Drawing with pencil and paper is my foundation, and I was missing it. While a lot of my old supplies remained intact, I found a lot of things missing, so I went on a small buying spree. I purchased new pencils, inking pens, heavy card stock paper, some lighter printer paper for practicing, and even some Bristol board and sketchbooks. Not only that, I grabbed some cheap markers as well…I’m not well-funded enough to invest in Copics or any of the other big names, but I bought enough stuff that I should be able to regain a comfort level with drawing traditionally.

Just some of the stuff I bought.

Since I don’t have a scanner and I’m hardly a photographer, most of the images I share here will be smartphone photos.

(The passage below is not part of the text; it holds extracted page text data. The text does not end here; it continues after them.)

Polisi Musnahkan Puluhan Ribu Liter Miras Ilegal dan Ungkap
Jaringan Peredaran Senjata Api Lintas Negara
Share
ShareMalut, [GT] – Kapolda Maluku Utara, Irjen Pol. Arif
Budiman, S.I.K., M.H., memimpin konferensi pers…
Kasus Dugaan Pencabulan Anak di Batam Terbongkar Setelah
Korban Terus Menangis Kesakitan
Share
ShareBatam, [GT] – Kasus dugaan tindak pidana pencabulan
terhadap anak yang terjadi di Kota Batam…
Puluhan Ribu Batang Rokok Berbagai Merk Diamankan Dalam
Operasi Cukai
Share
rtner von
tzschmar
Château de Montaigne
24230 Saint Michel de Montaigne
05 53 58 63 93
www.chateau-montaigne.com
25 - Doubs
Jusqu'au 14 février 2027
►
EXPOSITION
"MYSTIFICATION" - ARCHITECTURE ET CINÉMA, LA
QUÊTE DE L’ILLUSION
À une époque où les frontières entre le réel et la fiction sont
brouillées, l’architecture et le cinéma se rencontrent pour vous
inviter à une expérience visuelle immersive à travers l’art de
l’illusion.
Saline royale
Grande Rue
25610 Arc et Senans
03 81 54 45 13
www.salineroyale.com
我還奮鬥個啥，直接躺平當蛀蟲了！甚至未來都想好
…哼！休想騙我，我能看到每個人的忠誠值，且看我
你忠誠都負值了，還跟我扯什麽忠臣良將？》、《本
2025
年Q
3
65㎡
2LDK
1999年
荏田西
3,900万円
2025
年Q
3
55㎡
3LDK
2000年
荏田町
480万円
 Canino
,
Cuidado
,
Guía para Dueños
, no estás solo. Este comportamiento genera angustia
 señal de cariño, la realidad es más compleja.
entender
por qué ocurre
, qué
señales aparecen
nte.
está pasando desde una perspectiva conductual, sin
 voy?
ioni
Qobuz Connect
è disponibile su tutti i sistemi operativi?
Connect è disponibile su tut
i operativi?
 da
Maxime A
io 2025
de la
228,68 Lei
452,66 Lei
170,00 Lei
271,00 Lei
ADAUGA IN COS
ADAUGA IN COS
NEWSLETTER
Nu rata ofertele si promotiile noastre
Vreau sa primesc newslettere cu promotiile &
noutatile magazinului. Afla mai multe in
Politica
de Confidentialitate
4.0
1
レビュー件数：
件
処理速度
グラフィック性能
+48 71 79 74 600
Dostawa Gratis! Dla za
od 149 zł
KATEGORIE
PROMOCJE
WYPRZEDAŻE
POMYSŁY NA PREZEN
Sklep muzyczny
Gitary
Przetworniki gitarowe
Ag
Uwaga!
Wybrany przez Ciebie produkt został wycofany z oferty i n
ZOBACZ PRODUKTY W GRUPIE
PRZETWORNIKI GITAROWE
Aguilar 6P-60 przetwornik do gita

As ever though, I have a tendency to throw money at the problem, and all the tools I gathered didn’t do anything to assuage the fear I felt of trying to produce art traditionally. Despite doing it quite often in the past, it has been literal years since I drew a full illustration on paper, so I am still using training wheels, as it were. I decided the best thing to do would be to print digital sketches and draw over them using a light table. It’s a totally legitimate approach as long as the end result is decent, right…?

So far, I’m not exactly happy with what I’ve made, but I feel like progress is brewing. Of course, I focused on drawing my random pinup girls for a start, but one of the issues of working ‘randomly’ is the lack of a roadmap. Unlike digital art, which makes experimentation easy, one has to make decisions early on when working on paper, even after following a digital sketch. The main issue: color. If I were doing fan art or one of my own original characters, I would have made better choices. But the one time I tried to color something with markers, it…didn’t go well.

I colored directly over a printout with this one–the drawing is digital.

Putting aside the markers for a moment, I decided to try inking a drawing that was well-received digitally in the past, a drawing that I call Veil Girl because I’m so imaginative. What most people didn’t see until now was the fact that Veil Girl was originally an NSFW illustration (so, warning…) I was going to publish two versions, one dressed, one explicit, but I ultimately focused on the dressed version. Well, I decided to apply ink to the original.

Pen placement to protect the innocent and sensitive.

My inking is fairly messy and unrefined, and I’m not super comfortable with it. I had the same feeling when I went over this unnamed illustration of a nude girl in a giant mushroom forest (side note: really need to work on how I draw faces).

I like everything about this except the face. Too bad that’s real ink…

Then I tried again with an image straight from a reference. I did a quick digital sketch, printed it out and drew most of the details with pencil, letting my imagination drive things. Unfortunately, my imagination wasn’t really in the mood so I left this one unfinished for now.

No plan here. The perils of randomness…

I feel decent about my latest try. It started as a full digital doodle but I decided to use it as a base for a pencil drawing, eschewing both marker and ink for the time being. I worked on it while watching movies and I think it turned out reasonably well.

Finally something I didn’t totally hate…

But to be honest, I recognize that the problem is less about how I’m drawing and more about what I’m drawing. I’m not doing anything as interesting (to myself) as I once was. I need to shift my focus back to things with depth. My goal is to produce art that people might actually want to buy, but as of now I’ve only been successful making money from services (commissions) and a scant few book and product sales. If I’m going to be able to sell artwork, I need to refine and improve my approaches. Better anatomy, perspective, compositions…I need to evolve more as an artist.

My current goal is to find a way to grow, to become successful at my craft. Barring that, I suppose I can always get back to work on my game…but that’s not making any money either.